Why are subsets of $\mathbb{R}^n$ with soft inequalities closed?

Question

I know that subsets of $\mathbb{R}^n$, e.g. of the form $\{(x,y)\in\mathbb{R}^2|0\leq x\leq 20,y\leq x^2\}$ are closed because the inequalities are not sharp, however, is there an alternative def. of closed sets or a theorem that will allow me to call sets of this form closed? I can't find a formal way to say this.

Answer 1

$\def\R{\Bbb R}$ If you’re happy with the fact that preimages of closed sets under continuous functions are closed then I like the following approach.

The functions $\pi(x,y)=x$ and $f(x,y)=x^2-y$ mapping $\R^2\to \R$ are both continuous by the standard construction theorems.
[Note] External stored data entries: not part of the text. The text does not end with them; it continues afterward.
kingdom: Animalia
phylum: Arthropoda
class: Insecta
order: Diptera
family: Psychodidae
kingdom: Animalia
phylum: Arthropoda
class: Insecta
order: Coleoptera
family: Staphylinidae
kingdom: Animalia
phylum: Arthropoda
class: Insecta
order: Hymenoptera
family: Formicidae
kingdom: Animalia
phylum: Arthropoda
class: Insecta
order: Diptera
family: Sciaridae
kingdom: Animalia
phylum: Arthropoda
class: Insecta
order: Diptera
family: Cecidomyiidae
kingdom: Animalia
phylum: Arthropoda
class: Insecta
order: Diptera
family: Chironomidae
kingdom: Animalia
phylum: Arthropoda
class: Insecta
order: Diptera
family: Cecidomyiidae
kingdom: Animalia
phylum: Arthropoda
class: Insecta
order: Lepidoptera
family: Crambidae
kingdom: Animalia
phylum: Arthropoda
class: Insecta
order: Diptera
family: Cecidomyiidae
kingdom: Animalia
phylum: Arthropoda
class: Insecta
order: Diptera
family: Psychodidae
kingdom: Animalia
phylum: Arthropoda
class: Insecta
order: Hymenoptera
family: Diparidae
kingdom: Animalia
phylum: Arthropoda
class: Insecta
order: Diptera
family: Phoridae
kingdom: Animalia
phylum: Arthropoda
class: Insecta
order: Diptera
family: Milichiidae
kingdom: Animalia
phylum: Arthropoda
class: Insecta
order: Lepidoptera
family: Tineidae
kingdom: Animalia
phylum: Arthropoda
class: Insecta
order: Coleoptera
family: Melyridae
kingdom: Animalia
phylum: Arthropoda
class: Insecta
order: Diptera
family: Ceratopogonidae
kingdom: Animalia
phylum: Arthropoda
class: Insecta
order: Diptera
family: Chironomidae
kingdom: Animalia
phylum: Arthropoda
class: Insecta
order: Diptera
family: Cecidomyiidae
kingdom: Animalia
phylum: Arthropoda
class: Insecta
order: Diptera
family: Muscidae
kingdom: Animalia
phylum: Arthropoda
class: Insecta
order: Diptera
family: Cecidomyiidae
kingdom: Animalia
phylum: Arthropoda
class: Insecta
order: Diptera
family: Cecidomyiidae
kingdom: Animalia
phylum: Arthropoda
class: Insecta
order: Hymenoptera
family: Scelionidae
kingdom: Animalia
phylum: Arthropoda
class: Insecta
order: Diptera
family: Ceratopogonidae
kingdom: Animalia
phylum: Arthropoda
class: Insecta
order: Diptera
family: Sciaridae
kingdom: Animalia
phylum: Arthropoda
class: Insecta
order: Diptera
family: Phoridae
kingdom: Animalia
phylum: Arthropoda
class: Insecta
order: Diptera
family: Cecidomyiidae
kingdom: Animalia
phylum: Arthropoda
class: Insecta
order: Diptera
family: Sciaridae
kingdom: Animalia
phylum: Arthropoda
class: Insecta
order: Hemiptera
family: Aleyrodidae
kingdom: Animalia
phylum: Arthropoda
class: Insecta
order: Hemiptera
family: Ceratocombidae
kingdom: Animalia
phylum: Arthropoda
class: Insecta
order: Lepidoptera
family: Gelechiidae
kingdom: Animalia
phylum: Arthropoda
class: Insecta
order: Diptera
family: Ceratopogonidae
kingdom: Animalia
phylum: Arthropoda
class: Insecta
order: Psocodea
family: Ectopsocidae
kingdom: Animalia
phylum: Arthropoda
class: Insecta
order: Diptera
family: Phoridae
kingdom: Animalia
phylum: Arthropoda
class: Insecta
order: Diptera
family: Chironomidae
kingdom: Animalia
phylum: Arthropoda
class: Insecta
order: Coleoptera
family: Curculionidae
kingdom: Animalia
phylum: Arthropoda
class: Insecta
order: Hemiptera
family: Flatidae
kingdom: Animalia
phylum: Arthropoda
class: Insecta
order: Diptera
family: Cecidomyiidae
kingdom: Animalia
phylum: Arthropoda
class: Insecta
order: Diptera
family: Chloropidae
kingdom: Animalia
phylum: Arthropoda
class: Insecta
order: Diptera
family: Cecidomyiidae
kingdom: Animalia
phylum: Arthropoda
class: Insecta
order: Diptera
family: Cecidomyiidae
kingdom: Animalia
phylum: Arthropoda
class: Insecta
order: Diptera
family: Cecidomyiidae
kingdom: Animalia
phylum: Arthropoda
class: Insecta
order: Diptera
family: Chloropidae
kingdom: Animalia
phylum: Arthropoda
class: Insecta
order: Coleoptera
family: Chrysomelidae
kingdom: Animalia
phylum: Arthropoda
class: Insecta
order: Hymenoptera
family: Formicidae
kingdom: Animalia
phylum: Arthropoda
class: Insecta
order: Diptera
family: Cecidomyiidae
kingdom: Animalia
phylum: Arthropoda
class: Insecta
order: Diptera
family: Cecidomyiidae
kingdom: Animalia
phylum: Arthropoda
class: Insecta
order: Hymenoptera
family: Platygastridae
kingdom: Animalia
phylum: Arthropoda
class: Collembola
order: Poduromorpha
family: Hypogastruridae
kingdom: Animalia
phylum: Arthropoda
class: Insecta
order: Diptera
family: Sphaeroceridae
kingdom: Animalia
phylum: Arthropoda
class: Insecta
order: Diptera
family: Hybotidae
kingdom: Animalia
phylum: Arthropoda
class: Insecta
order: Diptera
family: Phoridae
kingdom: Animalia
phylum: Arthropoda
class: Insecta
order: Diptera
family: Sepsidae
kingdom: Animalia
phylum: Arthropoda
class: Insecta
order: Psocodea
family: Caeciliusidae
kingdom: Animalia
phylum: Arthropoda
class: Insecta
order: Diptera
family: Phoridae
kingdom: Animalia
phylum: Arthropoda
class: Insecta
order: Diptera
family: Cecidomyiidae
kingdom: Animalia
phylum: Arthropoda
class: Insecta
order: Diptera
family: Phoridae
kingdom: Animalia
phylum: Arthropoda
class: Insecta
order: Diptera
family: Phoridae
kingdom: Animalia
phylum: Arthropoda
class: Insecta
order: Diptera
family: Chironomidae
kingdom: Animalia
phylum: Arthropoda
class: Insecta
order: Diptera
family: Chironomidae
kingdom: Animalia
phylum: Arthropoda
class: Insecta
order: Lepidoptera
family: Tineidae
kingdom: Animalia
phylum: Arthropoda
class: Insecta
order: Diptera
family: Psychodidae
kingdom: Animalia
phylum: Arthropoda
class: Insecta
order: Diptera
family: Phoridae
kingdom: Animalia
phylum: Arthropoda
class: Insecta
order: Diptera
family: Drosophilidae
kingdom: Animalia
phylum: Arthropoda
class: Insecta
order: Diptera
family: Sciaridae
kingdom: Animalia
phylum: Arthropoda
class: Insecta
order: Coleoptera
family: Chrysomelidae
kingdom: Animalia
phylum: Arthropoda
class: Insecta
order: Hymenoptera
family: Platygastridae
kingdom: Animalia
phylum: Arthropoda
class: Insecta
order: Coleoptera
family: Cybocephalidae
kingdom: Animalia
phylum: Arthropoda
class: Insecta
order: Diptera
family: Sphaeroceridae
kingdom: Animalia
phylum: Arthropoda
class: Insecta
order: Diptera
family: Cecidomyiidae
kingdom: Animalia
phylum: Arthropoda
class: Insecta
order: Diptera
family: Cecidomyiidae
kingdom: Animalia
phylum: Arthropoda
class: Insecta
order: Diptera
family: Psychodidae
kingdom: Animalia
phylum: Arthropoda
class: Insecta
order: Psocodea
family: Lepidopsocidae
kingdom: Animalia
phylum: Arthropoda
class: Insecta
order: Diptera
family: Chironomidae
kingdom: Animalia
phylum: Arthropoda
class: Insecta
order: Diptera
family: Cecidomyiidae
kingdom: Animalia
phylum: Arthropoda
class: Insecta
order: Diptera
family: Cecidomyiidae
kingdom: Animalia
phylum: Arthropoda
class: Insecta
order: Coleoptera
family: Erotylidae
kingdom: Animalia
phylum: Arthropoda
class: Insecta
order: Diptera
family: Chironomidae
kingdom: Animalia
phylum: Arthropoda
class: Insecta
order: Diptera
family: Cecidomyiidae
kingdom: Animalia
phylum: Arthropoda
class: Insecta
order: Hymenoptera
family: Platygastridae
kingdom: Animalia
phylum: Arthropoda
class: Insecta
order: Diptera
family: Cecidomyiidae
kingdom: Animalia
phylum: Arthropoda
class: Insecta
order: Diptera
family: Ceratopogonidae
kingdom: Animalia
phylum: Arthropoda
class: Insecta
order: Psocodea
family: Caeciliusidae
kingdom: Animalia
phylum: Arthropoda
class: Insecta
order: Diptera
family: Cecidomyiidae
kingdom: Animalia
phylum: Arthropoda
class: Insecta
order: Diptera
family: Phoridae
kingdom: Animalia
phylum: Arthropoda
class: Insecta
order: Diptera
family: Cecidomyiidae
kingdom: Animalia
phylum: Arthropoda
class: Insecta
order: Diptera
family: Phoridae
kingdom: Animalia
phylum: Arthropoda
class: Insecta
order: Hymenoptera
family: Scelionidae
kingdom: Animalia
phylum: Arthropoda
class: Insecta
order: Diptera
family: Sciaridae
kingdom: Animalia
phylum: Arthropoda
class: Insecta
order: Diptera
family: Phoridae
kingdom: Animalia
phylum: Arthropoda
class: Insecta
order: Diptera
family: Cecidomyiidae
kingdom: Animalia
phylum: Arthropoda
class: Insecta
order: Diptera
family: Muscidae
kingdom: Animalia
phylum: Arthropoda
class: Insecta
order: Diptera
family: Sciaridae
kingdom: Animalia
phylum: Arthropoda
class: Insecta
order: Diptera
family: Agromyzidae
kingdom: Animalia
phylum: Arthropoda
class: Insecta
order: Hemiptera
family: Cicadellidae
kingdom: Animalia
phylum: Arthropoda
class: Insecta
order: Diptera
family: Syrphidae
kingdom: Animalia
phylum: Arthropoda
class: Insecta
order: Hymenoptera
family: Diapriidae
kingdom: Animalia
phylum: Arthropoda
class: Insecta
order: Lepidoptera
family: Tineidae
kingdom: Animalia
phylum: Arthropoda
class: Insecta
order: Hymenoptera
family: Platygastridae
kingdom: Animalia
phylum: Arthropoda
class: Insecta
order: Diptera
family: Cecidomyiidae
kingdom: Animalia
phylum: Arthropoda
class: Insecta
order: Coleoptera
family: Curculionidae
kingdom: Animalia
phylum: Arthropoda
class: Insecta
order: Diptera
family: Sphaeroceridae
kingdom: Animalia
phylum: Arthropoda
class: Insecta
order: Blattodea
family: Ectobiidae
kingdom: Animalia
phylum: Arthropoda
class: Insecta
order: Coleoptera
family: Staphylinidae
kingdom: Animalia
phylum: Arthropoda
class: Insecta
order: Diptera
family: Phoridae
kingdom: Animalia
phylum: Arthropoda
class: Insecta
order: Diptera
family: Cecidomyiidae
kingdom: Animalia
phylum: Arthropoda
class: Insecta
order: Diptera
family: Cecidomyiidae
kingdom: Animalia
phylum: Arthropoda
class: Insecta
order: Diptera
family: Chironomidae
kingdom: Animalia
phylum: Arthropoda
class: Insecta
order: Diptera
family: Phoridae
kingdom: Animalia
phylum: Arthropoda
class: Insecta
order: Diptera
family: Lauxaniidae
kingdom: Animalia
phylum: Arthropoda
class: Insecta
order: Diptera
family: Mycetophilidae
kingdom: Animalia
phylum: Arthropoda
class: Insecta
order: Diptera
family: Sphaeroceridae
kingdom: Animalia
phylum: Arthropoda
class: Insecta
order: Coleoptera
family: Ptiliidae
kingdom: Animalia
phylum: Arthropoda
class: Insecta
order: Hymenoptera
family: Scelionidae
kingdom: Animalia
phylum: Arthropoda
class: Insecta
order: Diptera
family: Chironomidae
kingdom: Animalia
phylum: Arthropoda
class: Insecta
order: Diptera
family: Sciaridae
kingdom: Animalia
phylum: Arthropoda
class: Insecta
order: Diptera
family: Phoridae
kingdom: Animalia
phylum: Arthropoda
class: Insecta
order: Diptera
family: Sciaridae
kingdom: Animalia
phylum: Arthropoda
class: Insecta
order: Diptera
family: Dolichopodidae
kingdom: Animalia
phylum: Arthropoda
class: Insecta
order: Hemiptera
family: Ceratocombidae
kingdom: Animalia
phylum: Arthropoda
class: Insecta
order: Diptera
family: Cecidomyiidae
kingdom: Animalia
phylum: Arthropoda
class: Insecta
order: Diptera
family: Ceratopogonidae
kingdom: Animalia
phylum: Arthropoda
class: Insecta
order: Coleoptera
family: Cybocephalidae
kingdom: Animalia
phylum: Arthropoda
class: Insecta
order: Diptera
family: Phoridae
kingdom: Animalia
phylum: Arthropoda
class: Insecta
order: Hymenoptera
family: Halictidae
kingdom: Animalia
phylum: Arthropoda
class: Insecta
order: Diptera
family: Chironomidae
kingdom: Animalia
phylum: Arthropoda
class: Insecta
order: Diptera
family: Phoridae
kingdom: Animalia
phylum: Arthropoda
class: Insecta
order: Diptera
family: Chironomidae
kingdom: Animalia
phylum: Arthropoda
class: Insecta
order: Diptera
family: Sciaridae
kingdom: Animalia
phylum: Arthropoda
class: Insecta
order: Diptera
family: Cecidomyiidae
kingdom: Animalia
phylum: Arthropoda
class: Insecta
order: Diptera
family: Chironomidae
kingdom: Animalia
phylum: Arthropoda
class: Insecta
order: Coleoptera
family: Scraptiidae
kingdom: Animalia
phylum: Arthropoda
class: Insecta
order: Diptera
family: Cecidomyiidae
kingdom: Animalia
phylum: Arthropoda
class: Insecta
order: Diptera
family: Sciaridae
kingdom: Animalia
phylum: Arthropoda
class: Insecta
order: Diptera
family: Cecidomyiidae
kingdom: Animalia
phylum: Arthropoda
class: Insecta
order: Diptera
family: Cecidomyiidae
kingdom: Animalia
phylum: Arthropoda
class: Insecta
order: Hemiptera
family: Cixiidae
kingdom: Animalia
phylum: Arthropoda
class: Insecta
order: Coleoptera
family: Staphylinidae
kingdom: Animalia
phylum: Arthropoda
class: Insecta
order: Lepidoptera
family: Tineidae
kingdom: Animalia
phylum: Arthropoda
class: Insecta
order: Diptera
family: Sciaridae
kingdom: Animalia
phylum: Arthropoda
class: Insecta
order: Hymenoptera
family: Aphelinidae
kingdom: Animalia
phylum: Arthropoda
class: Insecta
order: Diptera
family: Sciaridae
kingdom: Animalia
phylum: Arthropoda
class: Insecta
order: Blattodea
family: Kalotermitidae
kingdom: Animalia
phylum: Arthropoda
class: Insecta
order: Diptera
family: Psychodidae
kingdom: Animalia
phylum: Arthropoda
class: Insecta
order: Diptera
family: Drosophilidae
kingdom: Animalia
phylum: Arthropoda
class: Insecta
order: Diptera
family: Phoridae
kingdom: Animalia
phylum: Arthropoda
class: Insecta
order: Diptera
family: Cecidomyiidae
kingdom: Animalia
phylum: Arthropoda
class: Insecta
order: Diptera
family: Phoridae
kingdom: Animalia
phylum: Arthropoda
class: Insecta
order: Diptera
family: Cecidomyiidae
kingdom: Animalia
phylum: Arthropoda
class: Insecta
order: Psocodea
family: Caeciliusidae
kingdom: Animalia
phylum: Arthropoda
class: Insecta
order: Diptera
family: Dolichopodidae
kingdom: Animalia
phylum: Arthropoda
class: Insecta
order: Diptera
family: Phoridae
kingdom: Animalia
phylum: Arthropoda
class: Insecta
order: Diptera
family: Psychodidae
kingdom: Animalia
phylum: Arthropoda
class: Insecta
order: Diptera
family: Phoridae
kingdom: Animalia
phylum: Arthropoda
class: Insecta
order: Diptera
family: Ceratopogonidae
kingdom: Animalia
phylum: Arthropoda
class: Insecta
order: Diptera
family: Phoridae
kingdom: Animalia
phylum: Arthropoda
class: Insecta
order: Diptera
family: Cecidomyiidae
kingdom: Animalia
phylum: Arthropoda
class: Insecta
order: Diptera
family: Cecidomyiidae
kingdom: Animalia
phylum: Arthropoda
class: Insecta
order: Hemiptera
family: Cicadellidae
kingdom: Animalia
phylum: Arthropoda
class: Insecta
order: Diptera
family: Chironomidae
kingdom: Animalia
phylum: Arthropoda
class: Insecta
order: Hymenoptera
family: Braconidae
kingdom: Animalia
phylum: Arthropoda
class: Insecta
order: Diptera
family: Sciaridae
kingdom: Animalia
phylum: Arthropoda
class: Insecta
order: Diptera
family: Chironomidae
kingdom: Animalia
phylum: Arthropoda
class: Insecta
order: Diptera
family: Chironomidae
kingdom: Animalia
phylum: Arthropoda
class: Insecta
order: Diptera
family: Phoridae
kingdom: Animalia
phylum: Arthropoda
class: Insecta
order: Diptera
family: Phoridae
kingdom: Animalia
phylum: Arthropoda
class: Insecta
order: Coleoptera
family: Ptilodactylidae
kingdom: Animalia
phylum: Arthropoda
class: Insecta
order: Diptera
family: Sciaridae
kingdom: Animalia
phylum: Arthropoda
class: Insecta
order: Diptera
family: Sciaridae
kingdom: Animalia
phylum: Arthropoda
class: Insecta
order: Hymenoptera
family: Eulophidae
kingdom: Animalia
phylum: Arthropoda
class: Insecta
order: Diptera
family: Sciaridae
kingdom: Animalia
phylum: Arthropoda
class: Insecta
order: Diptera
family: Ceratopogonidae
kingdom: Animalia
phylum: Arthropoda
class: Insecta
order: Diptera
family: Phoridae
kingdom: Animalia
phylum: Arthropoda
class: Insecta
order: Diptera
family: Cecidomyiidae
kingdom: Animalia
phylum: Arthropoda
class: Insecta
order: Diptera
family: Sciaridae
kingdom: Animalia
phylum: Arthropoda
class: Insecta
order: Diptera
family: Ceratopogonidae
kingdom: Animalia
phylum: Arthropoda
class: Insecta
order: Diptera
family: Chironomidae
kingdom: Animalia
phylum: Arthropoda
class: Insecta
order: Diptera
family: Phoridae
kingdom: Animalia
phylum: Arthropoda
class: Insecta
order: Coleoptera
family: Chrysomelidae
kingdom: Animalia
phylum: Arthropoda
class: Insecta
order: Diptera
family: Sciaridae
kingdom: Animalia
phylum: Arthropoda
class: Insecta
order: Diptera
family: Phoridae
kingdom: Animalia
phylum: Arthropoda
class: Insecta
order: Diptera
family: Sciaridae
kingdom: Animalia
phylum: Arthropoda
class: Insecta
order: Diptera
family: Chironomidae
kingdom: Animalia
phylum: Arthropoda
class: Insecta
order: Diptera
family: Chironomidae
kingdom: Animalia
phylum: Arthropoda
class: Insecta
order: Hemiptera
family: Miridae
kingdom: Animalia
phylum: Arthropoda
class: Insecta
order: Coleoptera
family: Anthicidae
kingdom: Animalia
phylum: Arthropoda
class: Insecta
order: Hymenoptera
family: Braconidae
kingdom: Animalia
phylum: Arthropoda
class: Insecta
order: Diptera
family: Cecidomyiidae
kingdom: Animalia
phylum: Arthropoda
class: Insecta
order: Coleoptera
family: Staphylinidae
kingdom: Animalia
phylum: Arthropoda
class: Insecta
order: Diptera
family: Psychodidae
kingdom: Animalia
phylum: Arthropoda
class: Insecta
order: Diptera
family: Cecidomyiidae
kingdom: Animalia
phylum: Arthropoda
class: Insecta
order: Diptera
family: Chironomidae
The set you give as an example is then $$ \pi^{-1}([0,20]) \cap f^{-1}([0,\infty)). $$ Since $[0,20]$ and $[0,\infty)$ are closed in $\R$, both factors in the intersection are closed, so their intersection is closed.

Answer 2

I think the best way to see this is working with the idea of a boundary. A boundary point for a set $S$ in $\mathbb{R}^n$ is a point $x$ such that any ball with center $x$ intersects both $S$ and $\mathbb{R}^n\setminus S$.

A set is closed if it contains all its boundary points, and it is open if it contains no boundary points.

Now it is not very hard to see that sets such as yours with "soft" inequalities allow all boundary points to be contained, thus it is closed, while "sharp" inequalities would exclude all boundary points, thus such sets are open.

Answer 3

You can use continous functions.

If you have a continous function $f: \mathbb R^n \to \mathbb R$ and a close set $C \subseteq \mathbb R$ then $f^{-1}(C)$ is closed.

For example you looked at the set $\{(x,y)\in\mathbb{R}^2|0\leq x\leq 20,y\leq x^2\}$.

You can define the continous functions $f_1(x,y) = x$ and $f_2(x)= x^2 - y$. Thus from what we stated above $f_1^{-1}([0,20])$ and $f_2^{-1}([0,\infty))$ are closed.

And now we get that $\{(x,y)\in\mathbb{R}^2|0\leq x\leq 20,y\leq x^2\}$ = $f_1^{-1}([0,20]) \cap f_2^{-1}([0,\infty))$ is closed as an ontersection of closed sets.